▶ **WORK INSTRUCTION**: For this exercise, please find the lines in the entries that include the word "KiCad" and copy them.

━━ GIVEN ENTRIES

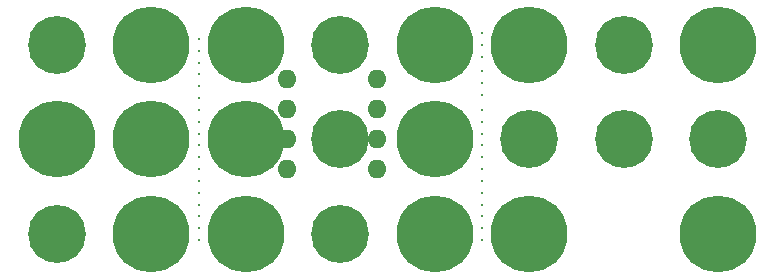
<source format=gbs>
G04 #@! TF.FileFunction,Soldermask,Bot*
%FSLAX46Y46*%
G04 Gerber Fmt 4.6, Leading zero omitted, Abs format (unit mm)*
G04 Created by KiCad (PCBNEW (2015-08-15 BZR 6092)-product) date 3/13/2016 3:57:28 PM*
%MOMM*%
G01*
G04 APERTURE LIST*
%ADD10C,0.100000*%
%ADD11C,4.902200*%
%ADD12C,6.500000*%
%ADD13O,1.600000X1.600000*%
%ADD14C,0.330200*%
G04 APERTURE END LIST*
D10*
D11*
X113000000Y-40000000D03*
X113000000Y-56000000D03*
D12*
X169000000Y-56000000D03*
X169000000Y-40000000D03*
X145000000Y-56000000D03*
D13*
X132500000Y-42900000D03*
X132500000Y-45440000D03*
X132500000Y-47980000D03*
X132500000Y-50520000D03*
X140120000Y-50520000D03*
X140120000Y-47980000D03*
X140120000Y-45440000D03*
X140120000Y-42900000D03*
D12*
X129000000Y-48000000D03*
X145000000Y-48000000D03*
D11*
X137000000Y-40000000D03*
D12*
X129000000Y-40000000D03*
X129000000Y-56000000D03*
X145000000Y-40000000D03*
D11*
X137000000Y-48000000D03*
X137000000Y-56000000D03*
X161000000Y-48000000D03*
D12*
X121000000Y-48000000D03*
X121000000Y-56000000D03*
D11*
X169000000Y-48000000D03*
X153000000Y-48000000D03*
D12*
X153000000Y-40000000D03*
X153000000Y-56000000D03*
D11*
X161000000Y-40000000D03*
D12*
X113000000Y-48000000D03*
X121000000Y-40000000D03*
D14*
X149000000Y-41016000D03*
X149000000Y-38984000D03*
X149000000Y-40000000D03*
X149000000Y-50516000D03*
X149000000Y-48484000D03*
X149000000Y-49500000D03*
X149000000Y-53516000D03*
X149000000Y-51484000D03*
X149000000Y-52500000D03*
X149000000Y-56516000D03*
X149000000Y-54484000D03*
X149000000Y-55500000D03*
X149000000Y-47516000D03*
X149000000Y-45484000D03*
X149000000Y-46500000D03*
X149000000Y-44266000D03*
X149000000Y-42234000D03*
X149000000Y-43250000D03*
X125000000Y-56516000D03*
X125000000Y-54484000D03*
X125000000Y-55500000D03*
X125000000Y-53516000D03*
X125000000Y-51484000D03*
X125000000Y-52500000D03*
X125000000Y-50516000D03*
X125000000Y-48484000D03*
X125000000Y-49500000D03*
X125000000Y-47516000D03*
X125000000Y-45484000D03*
X125000000Y-46500000D03*
X125000000Y-44516000D03*
X125000000Y-42484000D03*
X125000000Y-43500000D03*
X125000000Y-41516000D03*
X125000000Y-39484000D03*
X125000000Y-40500000D03*
M02*

</source>
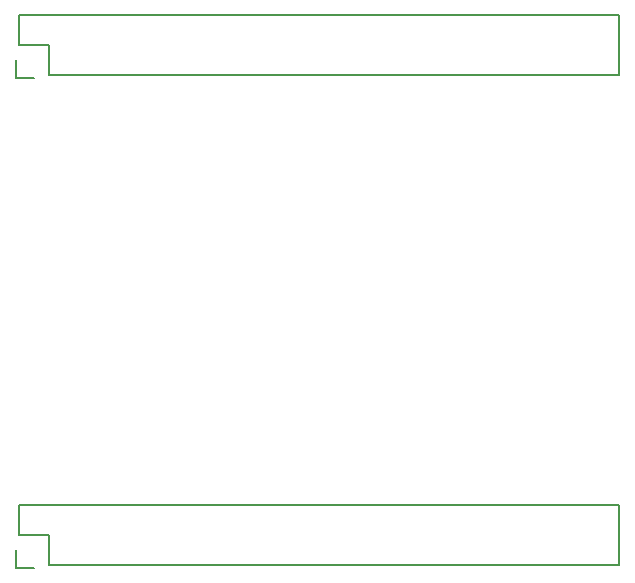
<source format=gbr>
G04 #@! TF.FileFunction,Legend,Bot*
%FSLAX46Y46*%
G04 Gerber Fmt 4.6, Leading zero omitted, Abs format (unit mm)*
G04 Created by KiCad (PCBNEW 4.0.1-3.201512221401+6198~38~ubuntu15.10.1-stable) date Mon 19 Dec 2016 04:42:47 PM PST*
%MOMM*%
G01*
G04 APERTURE LIST*
%ADD10C,0.100000*%
%ADD11C,0.150000*%
G04 APERTURE END LIST*
D10*
D11*
X154530000Y-88985000D02*
X103730000Y-88985000D01*
X106270000Y-94065000D02*
X154530000Y-94065000D01*
X154530000Y-88985000D02*
X154530000Y-94065000D01*
X103730000Y-88985000D02*
X103730000Y-91525000D01*
X105000000Y-94345000D02*
X103450000Y-94345000D01*
X103730000Y-91525000D02*
X106270000Y-91525000D01*
X106270000Y-91525000D02*
X106270000Y-94065000D01*
X103450000Y-94345000D02*
X103450000Y-92795000D01*
X154530000Y-47465000D02*
X103730000Y-47465000D01*
X106270000Y-52545000D02*
X154530000Y-52545000D01*
X154530000Y-47465000D02*
X154530000Y-52545000D01*
X103730000Y-47465000D02*
X103730000Y-50005000D01*
X105000000Y-52825000D02*
X103450000Y-52825000D01*
X103730000Y-50005000D02*
X106270000Y-50005000D01*
X106270000Y-50005000D02*
X106270000Y-52545000D01*
X103450000Y-52825000D02*
X103450000Y-51275000D01*
M02*

</source>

━━━━

▶ **EXERCISE RESULT**:
G04 Created by KiCad (PCBNEW (2015-08-15 BZR 6092)-product) date 3/13/2016 3:57:28 PM*
G04 Created by KiCad (PCBNEW 4.0.1-3.201512221401+6198~38~ubuntu15.10.1-stable) date Mon 19 Dec 2016 04:42:47 PM PST*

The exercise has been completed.